Consignes de l'exercice>
1. Indiquez si chacune des affirmations suivantes concorde avec l'extrait sur le temps de la formation, en répondant par oui ou par non et en citant mot pour mot les termes décisifs : (a) les étudiants perçoivent positivement le rythme du stage ; (b) les étudiants perçoivent bien les aléas de la rigidité du cadre temporel de la formation ; (c) dessiner son lieu de stage fait découvrir une posture de tuteur semblable à la relation maître-élève.
2. Reprenez l'extrait sur le temps de la formation et prolongez-le à la suite de sa dernière phrase.

Texte présenté>
╭──

3.3 Le passage d’un temps à l’autre

Le temps individuel, le temps du processus est celui qui porte essentiellement sur la façon dont l’individu placé dans différents contextes, cadres et états émotionnels perçoit le cours du temps. La perception va s’entrecroiser de ruptures, de continuité pour s’achever dans un temps spiral, celui du temps du processus de professionnalisation.

3.3.1 Entre coupure et continuité

Dans une lecture unique du temps de la formation, les étudiants conçoivent le rythme des stages en tant que coupure par rapport aux cours. C’est une coupure dans la mesure où l’environnement diffère de celui que connaît un étudiant avec un public différent. Le temps de travail n’est pas le même. Le stage permet d’être en action contrairement à la réflexion issue des cours. En même temps, ces deux mondes interagissent et  les séances d’analyse de pratiques permettent de faire lien, d’inscrire cette rupture dans le temps du projet professionnel. Alors que les aléas de la rigidité du cadre temporel de la formation ne sont pas bien perçus par les étudiants, le rythme du stage est appréhendé positivement. Dans ce cadre-là, les étudiants apprécient la diversité des rencontres, la variété dans l’action, la gestion des imprévus, et la participation à un travail d’équipe.

3.3.2 Le temps qui fait, le temps qui coule

Nous demandons toujours en début de séance, le temps qu’il fait en les questionnant sur leur état d’esprit suite au vécu du dernier stage pratique et sur les liens qu’ils auraient envie de développer avec la séance d’aujourd’hui.

Le temps qu’il fait est celui qui pousse à agir à l’acte et qui permet de réinscrire l’évènement dans un enchaînement temporel : arrivée au stage, rencontre avec le tuteur, les moments importants. Les moments difficiles avec les équipes, les moments d’angoisse avec les enfants ont pu être travaillés. L’utilisation du langage métaphorique et de dessins permet de dévoiler les constellations interrelationnelles pour sortir de la culpabilité, pour comprendre son positionnement et pour découvrir qu’au-delà de l’évènement, le temps est irréversible. Dessiner les modalités interrelationnelles de son lieu de stage permet de découvrir la posture d’accompagnement d’un tuteur qui se différencie de la relation maître-élève. Ces objets délimitent le temps et l’espace devant être pris en considération pour comprendre la relation. « Les renseignements donnés verbalement par les formés prétendent décrire la réalité, mais ce sont essentiellement des cartes pour tourner en rond » (Caillé, 2004). Ils établissent un jugement sur la relation et la structurent sur un mode linéaire introduisant des coupables et des victimes. En d’autres termes, réinscrire le temps qu’il fait dans le temps qui coule l’évènement/problème dans le processus, c’est également passer du « parce que » au « afin de ». Avec ces jeux créatifs, nous optons pour une esthétique du changement. L’histoire à venir est à réinventer. Ce qui nous paraît important pour des étudiants ne se destinant pas à devenir des professeurs des écoles.

╰──

Documents fournis>

╭──

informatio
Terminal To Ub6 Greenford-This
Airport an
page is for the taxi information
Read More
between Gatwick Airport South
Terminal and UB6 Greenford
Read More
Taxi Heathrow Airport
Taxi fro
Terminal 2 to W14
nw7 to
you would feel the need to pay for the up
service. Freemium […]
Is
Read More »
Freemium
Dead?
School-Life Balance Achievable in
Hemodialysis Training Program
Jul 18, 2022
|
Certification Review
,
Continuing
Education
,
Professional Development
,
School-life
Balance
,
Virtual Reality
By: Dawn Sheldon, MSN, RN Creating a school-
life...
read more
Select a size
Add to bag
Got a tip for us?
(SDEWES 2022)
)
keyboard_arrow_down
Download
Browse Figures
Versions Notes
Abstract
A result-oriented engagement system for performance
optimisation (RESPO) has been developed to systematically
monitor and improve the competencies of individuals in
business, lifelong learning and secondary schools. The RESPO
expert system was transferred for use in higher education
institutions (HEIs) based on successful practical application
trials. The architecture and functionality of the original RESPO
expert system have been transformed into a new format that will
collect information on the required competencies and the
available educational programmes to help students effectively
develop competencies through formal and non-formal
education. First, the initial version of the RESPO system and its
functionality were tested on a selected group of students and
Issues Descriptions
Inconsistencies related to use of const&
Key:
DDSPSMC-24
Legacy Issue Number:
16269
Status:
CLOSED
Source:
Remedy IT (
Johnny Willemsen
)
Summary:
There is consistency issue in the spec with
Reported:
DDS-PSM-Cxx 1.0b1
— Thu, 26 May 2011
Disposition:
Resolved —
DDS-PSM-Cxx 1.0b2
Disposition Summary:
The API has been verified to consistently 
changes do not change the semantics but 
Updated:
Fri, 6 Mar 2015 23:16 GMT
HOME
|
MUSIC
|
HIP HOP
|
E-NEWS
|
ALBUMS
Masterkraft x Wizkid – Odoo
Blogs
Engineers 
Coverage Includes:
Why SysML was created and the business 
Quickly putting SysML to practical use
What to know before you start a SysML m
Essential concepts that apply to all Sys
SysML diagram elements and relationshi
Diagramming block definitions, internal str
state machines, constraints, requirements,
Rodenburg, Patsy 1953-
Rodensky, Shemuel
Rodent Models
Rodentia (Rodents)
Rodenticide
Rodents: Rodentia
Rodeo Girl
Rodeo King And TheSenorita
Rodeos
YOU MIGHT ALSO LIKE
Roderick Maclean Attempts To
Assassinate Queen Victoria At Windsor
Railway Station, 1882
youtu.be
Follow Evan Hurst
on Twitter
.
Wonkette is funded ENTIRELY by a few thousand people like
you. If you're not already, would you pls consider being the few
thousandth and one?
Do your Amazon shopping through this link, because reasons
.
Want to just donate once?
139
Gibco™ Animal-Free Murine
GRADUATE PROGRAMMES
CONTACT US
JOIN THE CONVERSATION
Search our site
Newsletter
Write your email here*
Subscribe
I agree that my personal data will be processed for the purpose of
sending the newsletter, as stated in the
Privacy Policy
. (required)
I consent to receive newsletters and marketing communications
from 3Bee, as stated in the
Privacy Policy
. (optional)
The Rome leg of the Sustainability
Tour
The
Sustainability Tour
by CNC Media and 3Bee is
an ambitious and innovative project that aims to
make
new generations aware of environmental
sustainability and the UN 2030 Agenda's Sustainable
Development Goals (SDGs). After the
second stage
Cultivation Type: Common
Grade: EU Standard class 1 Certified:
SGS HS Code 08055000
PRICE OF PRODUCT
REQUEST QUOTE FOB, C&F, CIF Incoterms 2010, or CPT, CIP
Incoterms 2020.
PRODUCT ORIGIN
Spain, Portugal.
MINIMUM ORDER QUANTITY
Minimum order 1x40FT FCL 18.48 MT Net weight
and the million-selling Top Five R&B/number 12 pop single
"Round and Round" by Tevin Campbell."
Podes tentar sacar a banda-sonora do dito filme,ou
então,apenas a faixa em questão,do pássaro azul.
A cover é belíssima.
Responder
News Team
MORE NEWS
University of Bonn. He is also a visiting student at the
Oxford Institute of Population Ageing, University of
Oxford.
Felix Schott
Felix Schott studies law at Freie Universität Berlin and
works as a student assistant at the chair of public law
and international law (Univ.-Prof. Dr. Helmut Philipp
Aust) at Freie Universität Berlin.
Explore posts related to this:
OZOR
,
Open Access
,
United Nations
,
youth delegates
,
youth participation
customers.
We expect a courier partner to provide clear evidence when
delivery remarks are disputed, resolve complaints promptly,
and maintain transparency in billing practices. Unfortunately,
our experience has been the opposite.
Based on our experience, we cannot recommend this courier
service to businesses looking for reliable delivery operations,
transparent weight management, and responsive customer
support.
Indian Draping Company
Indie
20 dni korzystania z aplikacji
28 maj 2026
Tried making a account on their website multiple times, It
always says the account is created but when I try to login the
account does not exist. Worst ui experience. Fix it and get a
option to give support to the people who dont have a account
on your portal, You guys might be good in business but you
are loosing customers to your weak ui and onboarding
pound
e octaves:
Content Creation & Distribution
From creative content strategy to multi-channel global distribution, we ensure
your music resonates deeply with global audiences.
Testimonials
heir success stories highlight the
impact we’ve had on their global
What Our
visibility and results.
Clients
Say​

╰──

Réponses>
1.
(a) Oui : « le rythme du stage est appréhendé positivement ».
(b) Non : « les aléas de la rigidité du cadre temporel de la formation ne sont pas bien perçus par les étudiants ».
(c) Non : « la posture d’accompagnement d’un tuteur qui se différencie de la relation maître-élève ».

2.
4. Illustration de la participation du sujet au processus d’orchestration des temps

L’utilisation du langage métaphorique met en évidence les valeurs que les étudiants ont exprimées lors de ce parcours de formation. La mise en mouvement  de ces personnes semble se dessiner à travers l’acquisition d’une culture de l’autonomie, de l’efficacité, de la responsabilité et sont invités à devenir des « acteurs et des auteurs du changement ». L’espace relationnel a permis aux étudiants de concevoir et d’exprimer le processus d’apprentissage comme va-et-vient entre acquisition et création. L’apprentissage se fait dans une boucle « se faisant spirale » (Genthon, 1997). On perçoit la temporalité au sein de laquelle consécution et rupture coexistent. Les différentes métaphores expriment l’évolution du processus de professionnalisation de chacun (Figure 1) et l’enchevêtrement des temps individuel et collectif (Figure 2). Le groupe constitué a permis de jouer à plusieurs, le jeu réflexif.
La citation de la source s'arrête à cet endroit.